(Text excerpt)
::::::

This week, Yahtzee reviews Okami HD.
You know, it used to be difficult to decide what to cover in retro reviews, but not anymore; now I just review whatever's been rereleased lately. Be careful, Johnny Games Industry; you don't want to end up like Billy Film Industry, who now spends most of his time sitting on a gas mask hose so he can lounge about enjoying the smell of his own farts all day. Still, I shouldn't complain; at least we're playing an old game we know to be good and which, otherwise, would've been left in the abandoned storage unit of gaming history alongside composite cables and Jak & Daxter. It's an improvement on playing the latest AAA attempt to throw loot boxes at the skulls of gullible people in the hope that one of them will embed itself.
So here's Okami HD, a rerelease of a classic PS2 action adventure game by the now-defunct Clover Studio themed around Japanese Shinto, and as with many polytheistic religions, the smallest amount of research into Shinto will make you wonder why Christianity has stuck around so long when all the other religions were clearly having much more fun. For example, did you know that Amaterasu, the sun goddess, fell out with Tsukuyomi, the moon god, after Tsukuyomi got grossed out by the goddess of food literally pulling a feast out of her arse? That's not just interesting; that's pretty fucking relatable, more so than that "loaves and fishes" bullshit.

::::::

(Data listing)

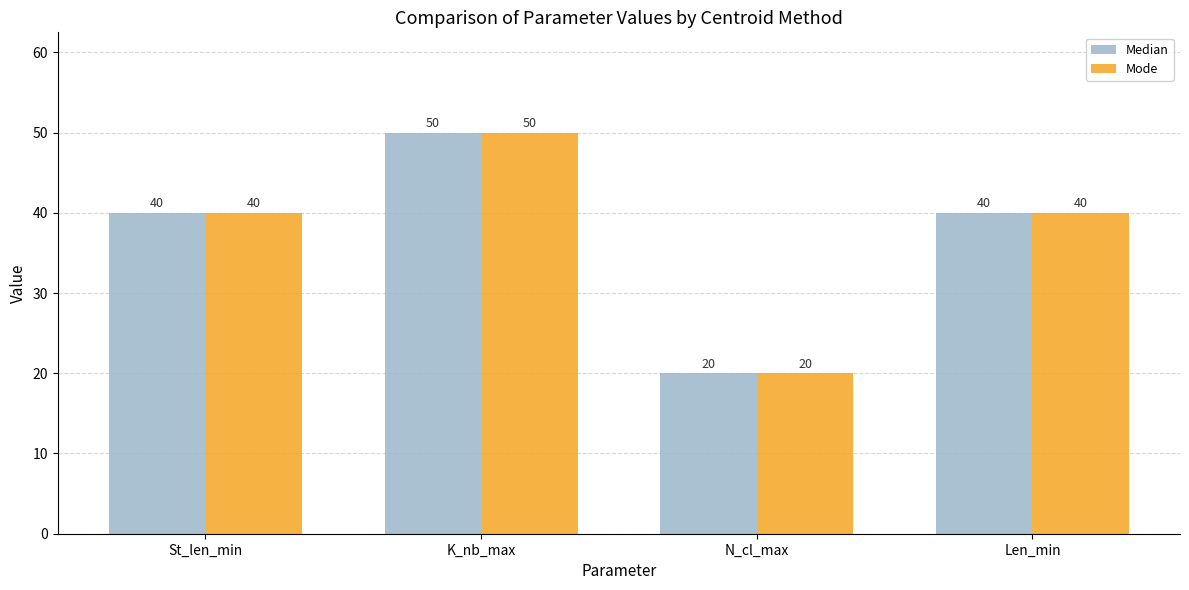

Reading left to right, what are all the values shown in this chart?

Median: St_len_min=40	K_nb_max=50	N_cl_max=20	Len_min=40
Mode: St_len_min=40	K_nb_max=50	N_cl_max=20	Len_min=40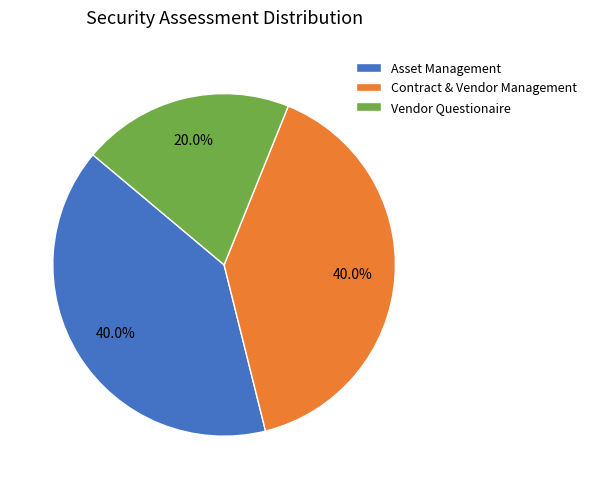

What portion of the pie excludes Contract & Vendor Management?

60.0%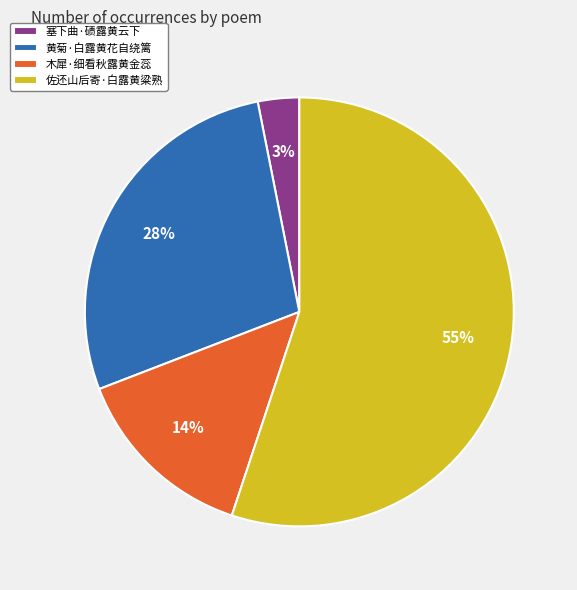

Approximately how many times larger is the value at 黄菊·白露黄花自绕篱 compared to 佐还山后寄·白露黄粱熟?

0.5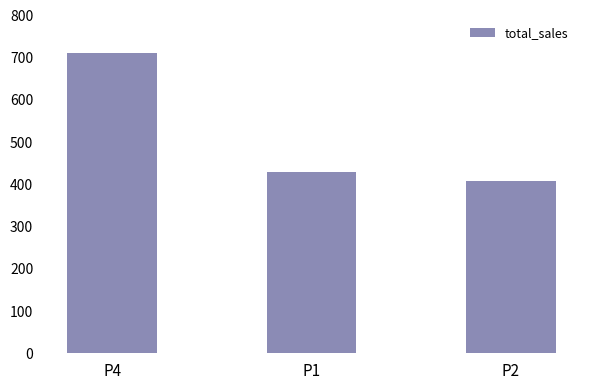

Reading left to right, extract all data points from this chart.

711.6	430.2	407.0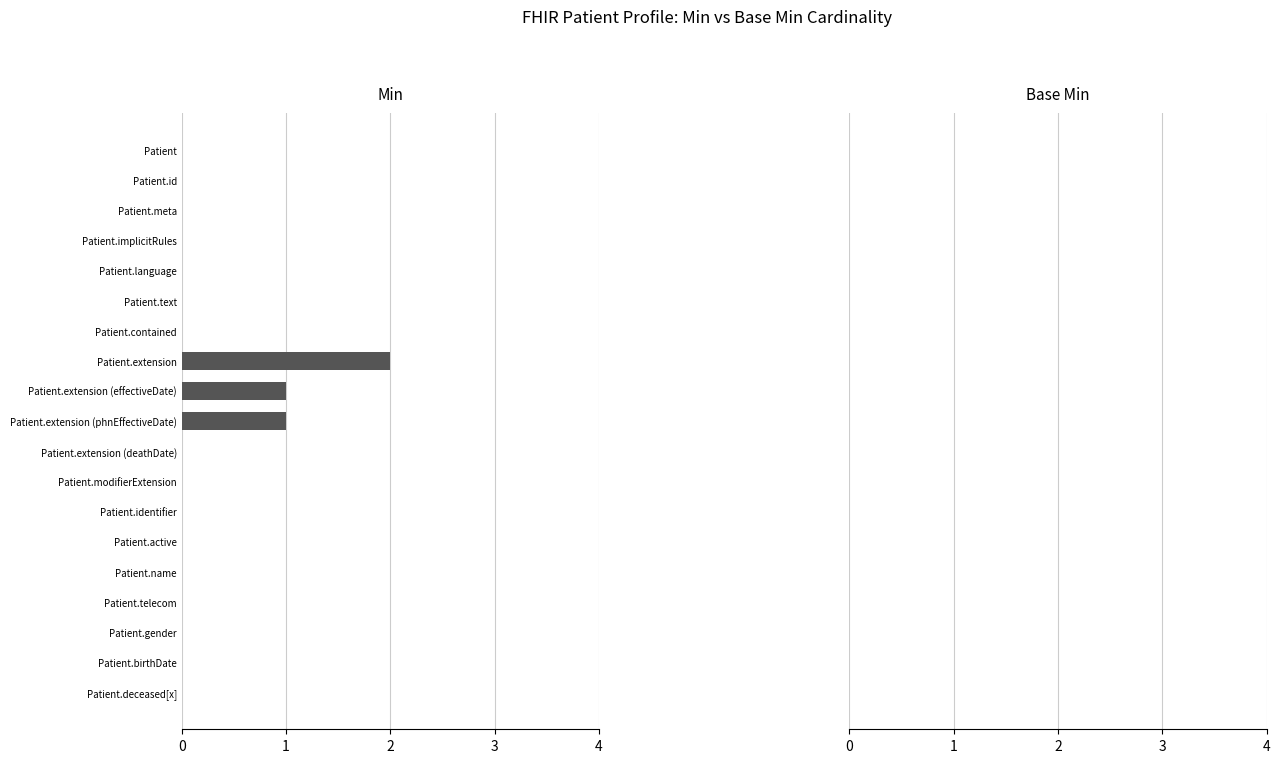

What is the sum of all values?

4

::::::

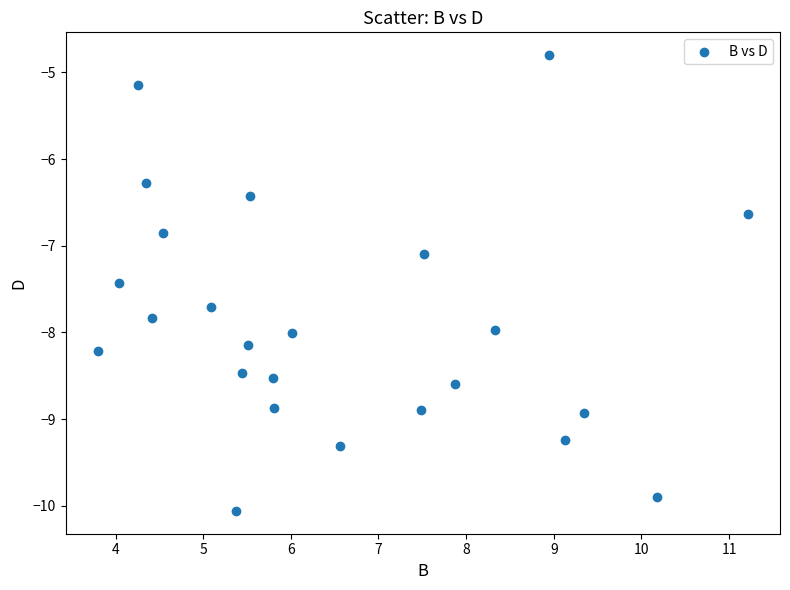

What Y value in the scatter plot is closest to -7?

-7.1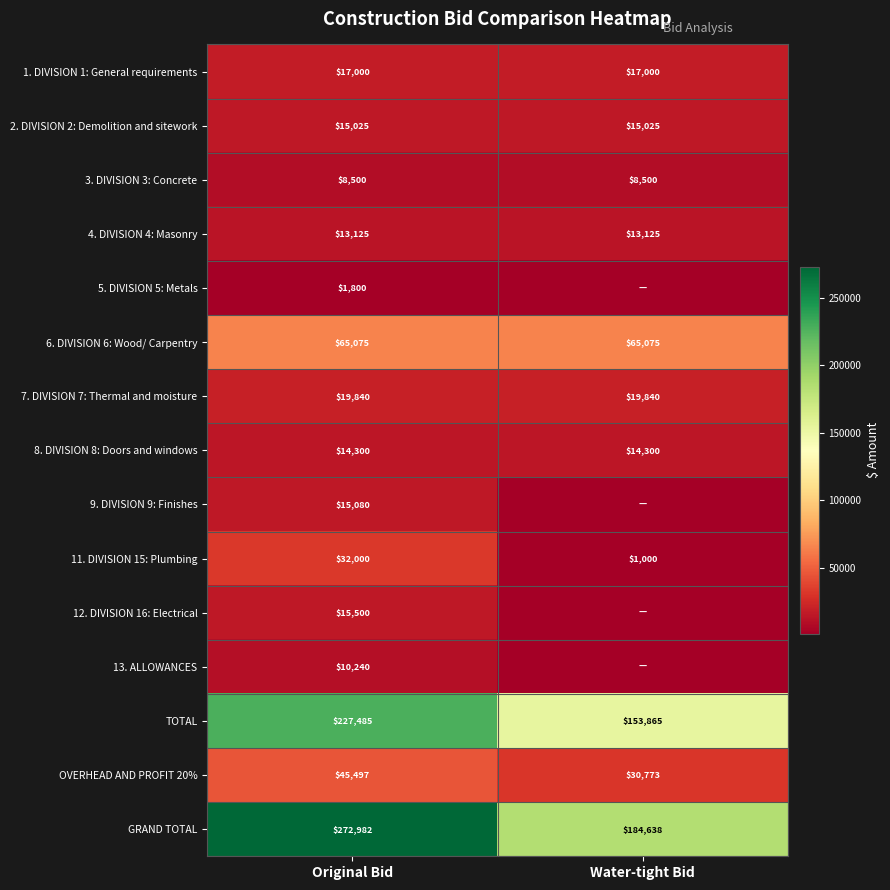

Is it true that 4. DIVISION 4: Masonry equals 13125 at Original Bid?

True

::::::

(Tasks)
1. Which studio made the original Okami, according to the Okami HD review?
2. Which deities does the Okami HD review mention?
3. Pick up the Okami HD review after its final sentence and keep it going.

(Answers by item number)
1. Clover Studio, which is now defunct.

2. Amaterasu, the sun goddess; Tsukuyomi, the moon god; the goddess of food.

3.
In Okami, we play as Amaterasu the sun goddess in the aspect of a white wolf. I've got to say, irreverent as I am, sun worship has always made a lot of sense to me as a religion; at least you're worshipping something you know is there and actually does stuff, and you can say things like, "Don't stare at God for too long, or He'll dim your eyesight, and then your parents will think you've been masturbating again." But I digress. Amaterasu returns to glorious Nippon because it's full of demons and, um... she'd rather it not be full of demons. I suppose it's not the most complex plotting in the world, but we're in the land of standard heroic myth here, the kind of thing that can be told around a campfire to slab-foreheaded tribespeople for generations and eventually retitled The Legend of Zelda.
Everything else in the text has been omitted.